Exercise directions
Repeat only these lines, exactly: the first line of the data, the line containing "On the recommendation", and every line between them. Pictures stay out.

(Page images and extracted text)
━━━━━━━━━━━━━━━━━━━━━━━━━━━━━━

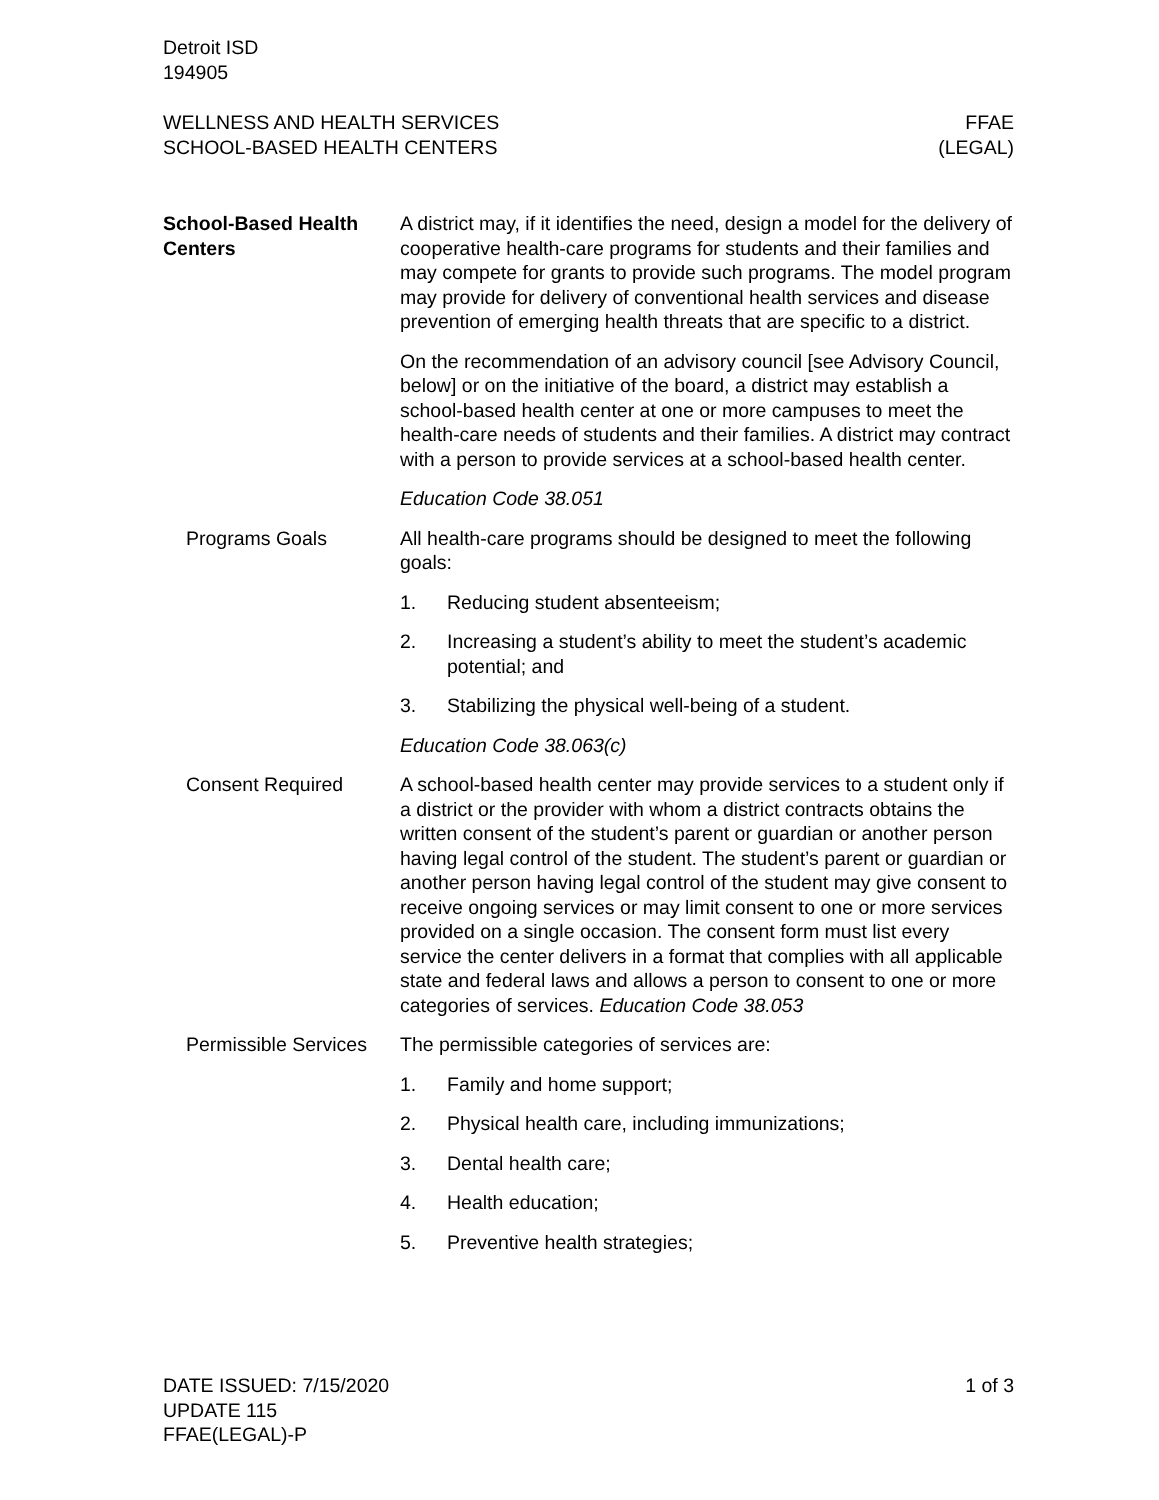Detroit ISD
194905
WELLNESS AND HEALTH SERVICES
SCHOOL-BASED HEALTH CENTERS
FFAE
(LEGAL)
School-Based Health Centers
A district may, if it identifies the need, design a model for the delivery of cooperative health-care programs for students and their families and may compete for grants to provide such programs. The model program may provide for delivery of conventional health services and disease prevention of emerging health threats that are specific to a district.
On the recommendation of an advisory council [see Advisory Council, below] or on the initiative of the board, a district may establish a school-based health center at one or more campuses to meet the health-care needs of students and their families. A district may contract with a person to provide services at a school-based health center.
Education Code 38.051
Programs Goals All health-care programs should be designed to meet the following goals:
1. Reducing student absenteeism;
2. Increasing a student’s ability to meet the student’s academic potential; and
3. Stabilizing the physical well-being of a student.
Education Code 38.063(c)
Consent Required A school-based health center may provide services to a student only if a district or the provider with whom a district contracts obtains the written consent of the student’s parent or guardian or another person having legal control of the student. The student’s parent or guardian or another person having legal control of the student may give consent to receive ongoing services or may limit consent to one or more services provided on a single occasion. The consent form must list every service the center delivers in a format that complies with all applicable state and federal laws and allows a person to consent to one or more categories of services. Education Code 38.053
Permissible Services The permissible categories of services are:
1. Family and home support;
2. Physical health care, including immunizations;
3. Dental health care;
4. Health education;
5. Preventive health strategies;
DATE ISSUED: 7/15/2020
UPDATE 115
FFAE(LEGAL)-P
1 of 3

━━━━━━━━━━━━━━━━━━━━━━━━━━━━━━

Solved exercise
Detroit ISD
194905
WELLNESS AND HEALTH SERVICES
SCHOOL-BASED HEALTH CENTERS
FFAE
(LEGAL)
School-Based Health Centers
A district may, if it identifies the need, design a model for the delivery of cooperative health-care programs for students and their families and may compete for grants to provide such programs. The model program may provide for delivery of conventional health services and disease prevention of emerging health threats that are specific to a district.
On the recommendation of an advisory council [see Advisory Council, below] or on the initiative of the board, a district may establish a school-based health center at one or more campuses to meet the health-care needs of students and their families. A district may contract with a person to provide services at a school-based health center.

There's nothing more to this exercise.